Give the count of lines in the records below that contain "foco", and say nothing more.

---- Data excerpts

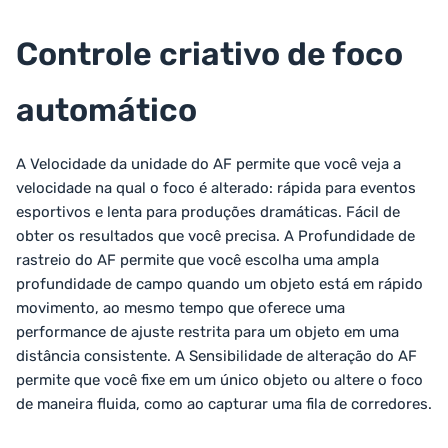
Controle criativo de foco
automático
A Velocidade da unidade do AF permite que você veja a
velocidade na qual o foco é alterado: rápida para eventos
esportivos e lenta para produções dramáticas. Fácil de
obter os resultados que você precisa. A Profundidade de
rastreio do AF permite que você escolha uma ampla
profundidade de campo quando um objeto está em rápido
movimento, ao mesmo tempo que oferece uma
performance de ajuste restrita para um objeto em uma
distância consistente. A Sensibilidade de alteração do AF
permite que você fixe em um único objeto ou altere o foco
de maneira fluida, como ao capturar uma fila de corredores.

--------

● Written answer
3